Let the jumbled up elements of young brains learn to create many things there that will shape the cultural state of this city and county for generations to come. Let their freedom mock the dourness of the walls built to keep in, rather than keep out. Let it place good mental health at the forefront of modern education.

So much of childhood in this country has been affected by Church and State, it is time for us all to ensure that this is something that is not replicated in the century ahead, although I fear that sometimes we are not learning from the mistakes of the past at all.

Fresh from clapping ourselves on the backs for our feel good abhorrence at the sins that were committed in the name of Church and State in institutions, now we stand idly by as we create new institutions, except these ones have room service that cannot be afforded, and have keys made of plastic rather than steel.

Now, we feel it is OK to allow children to flounder in direct provision centres, in hotel rooms and hostels which are not built to allow the dignity and wild abandon of childhood. We have 3,000 children whose home is Room 446 in a Celtic Tiger hotel that rents rooms to a market they had not planned for.

Catherine Connolly is right this week, saying that in developing Lenaboy Castle into the creative hub that will throw light and colour into the next Galway generation, we not forget all those silent voices that remain unheard in the corridors of that building; that we do not allow history conveniently forget all that went on in the Ireland of the 20th century, a bleak time to be a child in a bleak country.

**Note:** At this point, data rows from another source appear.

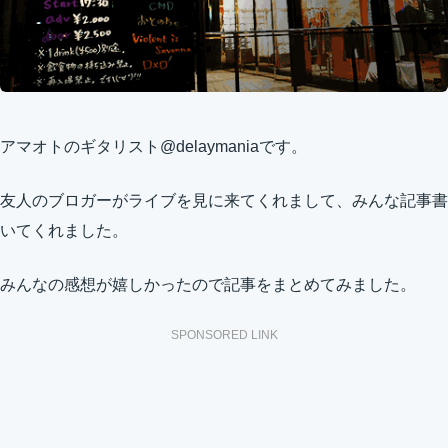
アマオトのギタリスト@delaymaniaです。
友人のブロガーがライブを見に来てくれまして、みんな記事書
いてくれました。
みんなの感想が嬉しかったので記事をまとめてみました。
SPONSORED LINK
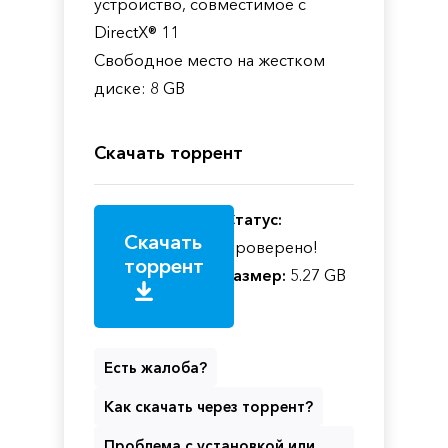
устройство, совместимое с
DirectX® 11
Свободное место на жестком
диске: 8 GB
Скачать торрент
Статус:
Скачать
Проверено!
торрент
Размер:
5.27 GB
Есть жалоба?
Как скачать через торрент?
Проблема с установкой или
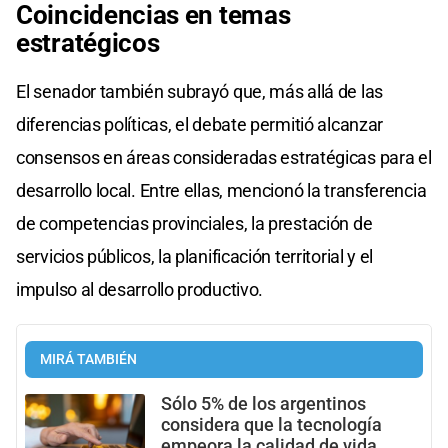
Coincidencias en temas
estratégicos
El senador también subrayó que, más allá de las
diferencias políticas, el debate permitió alcanzar
consensos en áreas consideradas estratégicas para el
desarrollo local. Entre ellas, mencionó la transferencia
de competencias provinciales, la prestación de
servicios públicos, la planificación territorial y el
impulso al desarrollo productivo.
MIRÁ TAMBIÉN
Sólo 5% de los argentinos
considera que la tecnología
empeora la calidad de vida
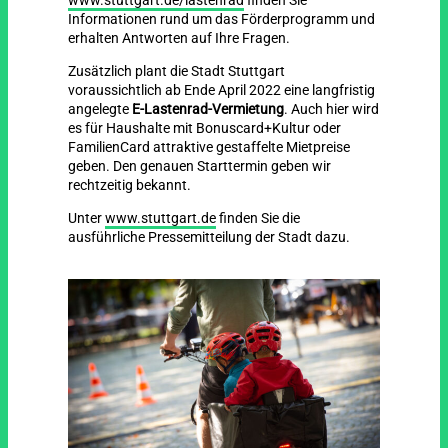
www.stuttgart.de/lastenrad
finden Sie
Informationen rund um das Förderprogramm und
erhalten Antworten auf Ihre Fragen.
Zusätzlich plant die Stadt Stuttgart
voraussichtlich ab Ende April 2022 eine langfristig
angelegte
E-Lastenrad-Vermietung
. Auch hier wird
es für Haushalte mit Bonuscard+Kultur oder
FamilienCard attraktive gestaffelte Mietpreise
geben. Den genauen Starttermin geben wir
rechtzeitig bekannt.
Unter
www.stuttgart.de
finden Sie die
ausführliche Pressemitteilung der Stadt dazu.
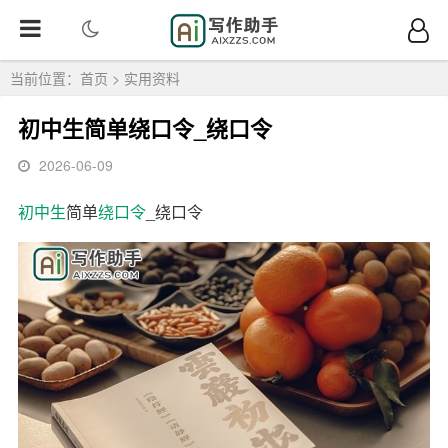
当前位置：
首页
>
实用资料
初中生简单绕口令_绕口令
2026-06-09
初中生
简单
绕口令
_绕口令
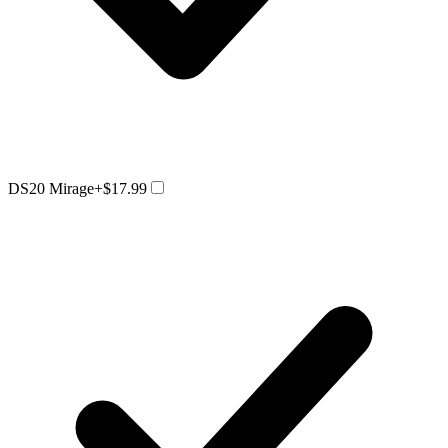
DS20 Mirage
+$17.99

With this development, we applaud all who have been involved, the Galway City Council, its CEO, the councillors and the various arts groups who will take on with relish the challenge of making a great building into a place of hope. Along with great art and writing and performance, it will create the young men and women who will drive Galway's arts scene in the 50 years after 2020.

In 2070, let Galway look back with pride on a decision made this week, and be grateful for creating an environment that will guide the pen and the brush of the next tranche of West of Ireland cultural ambassadors.